Uma recente avaliação de Omar Coêlho: “Ambiente do futebol é mais nocivo que política partidária”

Publicado em 25/05/2023, às 10h11 - Atualizado às 10h12

Redação

Um dos mais recentes textos do advogado Omar Coêlho de Mello, falecido hoje em São Paulo, foi postado em 19 de abril no blog do jornalista Irineu Tamanini:
“Atendendo a uma solicitação do amigo Tamanini, a quem devoto o maior respeito por tudo que já realizou – e vem realizando – no jornalismo nacional, ouso, após uma rápida passagem pela presidência do CSA (além dos 4 anos na condição de vice-presidente), tecer algumas considerações acerca de um assunto palpitante, a Sociedade Anônima do Futebol, famosa SAF, que tantos clubes buscam como tábua de salvação para suas dívidas faraônicas.
Primeiro, há de ser dito que o ambiente do futebol não é para amadores. Escutei muito que, se comparado à política partidária, ainda consegue ser mais nocivo. Senti na pele essas agruras, podendo atestar a veracidade de tal fato.
Sabemos que o futebol lida com interesses políticos, econômicos e financeiros, mas é a passionalidade, dentre seus diversos aspectos, o grande diferencial, pois a paixão cega a razão.
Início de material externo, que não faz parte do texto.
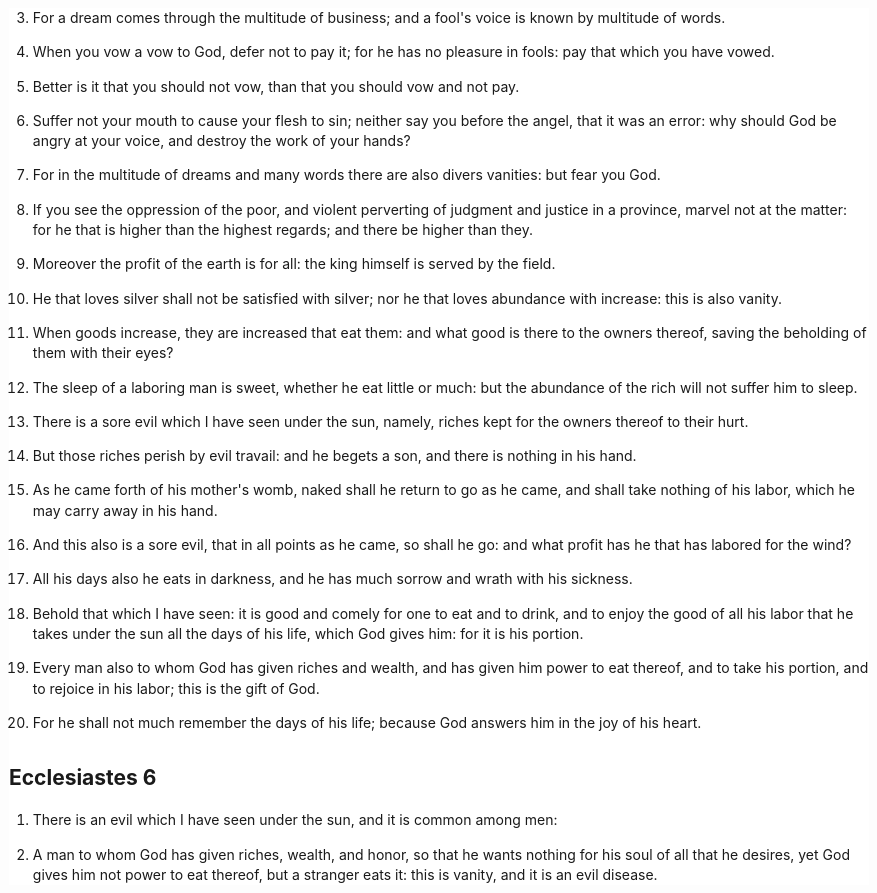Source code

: 3. For a dream comes through the multitude of business; and a fool's voice is known by multitude of words.

4. When you vow a vow to God, defer not to pay it; for he has no pleasure in fools: pay that which you have vowed.

5. Better is it that you should not vow, than that you should vow and not pay.

6. Suffer not your mouth to cause your flesh to sin; neither say you before the angel, that it was an error: why should God be angry at your voice, and destroy the work of your hands?

7. For in the multitude of dreams and many words there are also divers vanities: but fear you God.

8. If you see the oppression of the poor, and violent perverting of judgment and justice in a province, marvel not at the matter: for he that is higher than the highest regards; and there be higher than they.

9. Moreover the profit of the earth is for all: the king himself is served by the field.

10. He that loves silver shall not be satisfied with silver; nor he that loves abundance with increase: this is also vanity.

11. When goods increase, they are increased that eat them: and what good is there to the owners thereof, saving the beholding of them with their eyes?

12. The sleep of a laboring man is sweet, whether he eat little or much: but the abundance of the rich will not suffer him to sleep.

13. There is a sore evil which I have seen under the sun, namely, riches kept for the owners thereof to their hurt.

14. But those riches perish by evil travail: and he begets a son, and there is nothing in his hand.

15. As he came forth of his mother's womb, naked shall he return to go as he came, and shall take nothing of his labor, which he may carry away in his hand.

16. And this also is a sore evil, that in all points as he came, so shall he go: and what profit has he that has labored for the wind?

17. All his days also he eats in darkness, and he has much sorrow and wrath with his sickness.

18. Behold that which I have seen: it is good and comely for one to eat and to drink, and to enjoy the good of all his labor that he takes under the sun all the days of his life, which God gives him: for it is his portion.

19. Every man also to whom God has given riches and wealth, and has given him power to eat thereof, and to take his portion, and to rejoice in his labor; this is the gift of God.

20. For he shall not much remember the days of his life; because God answers him in the joy of his heart.

## Ecclesiastes 6

1. There is an evil which I have seen under the sun, and it is common among men:

2. A man to whom God has given riches, wealth, and honor, so that he wants nothing for his soul of all that he desires, yet God gives him not power to eat thereof, but a stranger eats it: this is vanity, and it is an evil disease.
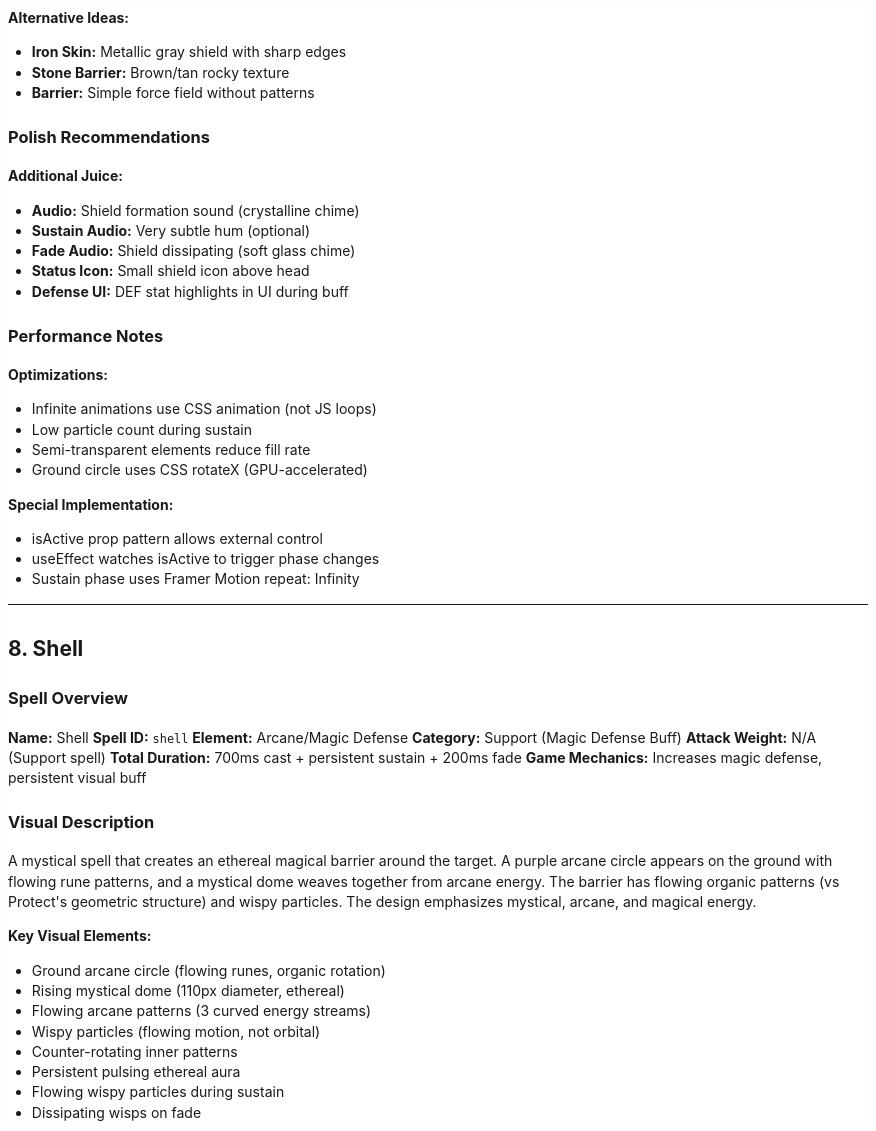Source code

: **Alternative Ideas:**
- **Iron Skin:** Metallic gray shield with sharp edges
- **Stone Barrier:** Brown/tan rocky texture
- **Barrier:** Simple force field without patterns

### Polish Recommendations

**Additional Juice:**
- **Audio:** Shield formation sound (crystalline chime)
- **Sustain Audio:** Very subtle hum (optional)
- **Fade Audio:** Shield dissipating (soft glass chime)
- **Status Icon:** Small shield icon above head
- **Defense UI:** DEF stat highlights in UI during buff

### Performance Notes

**Optimizations:**
- Infinite animations use CSS animation (not JS loops)
- Low particle count during sustain
- Semi-transparent elements reduce fill rate
- Ground circle uses CSS rotateX (GPU-accelerated)

**Special Implementation:**
- isActive prop pattern allows external control
- useEffect watches isActive to trigger phase changes
- Sustain phase uses Framer Motion repeat: Infinity

---

## 8. Shell

### Spell Overview

**Name:** Shell
**Spell ID:** `shell`
**Element:** Arcane/Magic Defense
**Category:** Support (Magic Defense Buff)
**Attack Weight:** N/A (Support spell)
**Total Duration:** 700ms cast + persistent sustain + 200ms fade
**Game Mechanics:** Increases magic defense, persistent visual buff

### Visual Description

A mystical spell that creates an ethereal magical barrier around the target. A purple arcane circle appears on the ground with flowing rune patterns, and a mystical dome weaves together from arcane energy. The barrier has flowing organic patterns (vs Protect's geometric structure) and wispy particles. The design emphasizes mystical, arcane, and magical energy.

**Key Visual Elements:**
- Ground arcane circle (flowing runes, organic rotation)
- Rising mystical dome (110px diameter, ethereal)
- Flowing arcane patterns (3 curved energy streams)
- Wispy particles (flowing motion, not orbital)
- Counter-rotating inner patterns
- Persistent pulsing ethereal aura
- Flowing wispy particles during sustain
- Dissipating wisps on fade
Por mais cristalino que seja, todo jogo tem seu ‘quantum’ de sorte na composição do resultado final, e o que vale é vencer, seja de que modo for. Assim, os envolvidos no ambiente futebolístico tentam, a qualquer custo, atingir a vitória.
Para não perder e/ou não ser rebaixado, na tentativa de salvar sua equipe, às vezes você, um simples mortal, avança além do previsto, gerando algum déficit financeiro. Nos momentos mais delicados, esse ‘avanço’ é pedido por todos: invista, só não deixe cair, somente não perca o campeonato… E assim por diante.
Pois bem, diante desse quadro factual, nossos clubes de futebol formaram-se através de associações sem fins lucrativos, fugindo das altas taxações da receita, de um controle administrativo, financeiro e contábil, sem serem importunado pelo Ministério Público, a quem cabe fiscalizar, por integrar o terceiro setor, e por ser ‘uma paixão nacional’, pela vista grossa dos governos que, de tempos em tempos, criaram mecanismos para que a impunidade e os desmandos se perpetuassem.
O tempo foi passando e o futebol foi se transformando em um grande negócio. ‘Segundo Gianni Infantino, são US$ 286 bilhões por ano, tendo em vista que em termos de receita anual dos clubes, o valor alcança US$ 45 bilhões. O futebol mundial movimenta cerca de US$ 286 bilhões por ano, equivalente ao Produto Interno Bruto (PIB) de um país como a Finlândia.’ Google.
Portanto, os gestores não poderiam continuar livres e, no Brasil, a legislação começou a tentar balizar suas condutas, os clubes começaram a ser cobrados e aquele passivo bilionário começou a incomodar. O que fazer?
Os clubes começaram a recorrer ao judiciário, visando uma anômala ‘recuperação judicial’, a legislação passou a tratar do clube empresa, mas somente, em 2021, a Lei 14.193 foi aprovada a tão sonhada SAF.
Os clubes endividados buscaram a SAF, visando se liberar do passivo dos Clubes e dar uma nova imagem aos seu futebol, que se desassocia do Clube, pensando também que se livraria de suas dívidas, só que a justiça do trabalho tem colocado os pingos nos iis. Nem tanto ao céu, nem tanto à terra. A legislação tem muito ainda a evoluir, mas, ao meu ver, a SAF não salva nada, a não ser que mudemos muita coisa no futebol.
No curto período que passei na presidência do CSA, tive o prazer de conhecer grandes gestores, que têm mudado a realidade de seus clubes. Infelizmente, depois de 1 ano de sabotagens e perseguições, não tive a mesma sorte deles. É possível haver má gestão no futebol, independe de ser uma sociedade sem fins lucrativos ou uma SAF. Não venham me dizer que nunca virão uma SA quebrar?
Temos que exterminar, o máximo possível, a informalidade financeira do futebol. Enquanto não colocarmos selos na moeda circulante em espécie, teremos um caminho aberto à lavagem e outros quitais. Capacitar, cada vez mais, os gestores e todo o entorno, para que eliminemos mais uma porta para a irregularidade.
Na SAF, os donos não vão se preocupar com o que pensam os torcedores, o poder da paixão não terá tanta pressão, e, se não tiverem os lucros ou os fins colimados, vão embora. Nós, os torcedores, que arcaremos com os traumas e o sofrimento.
Espero poder ter contribuído com a discussão.”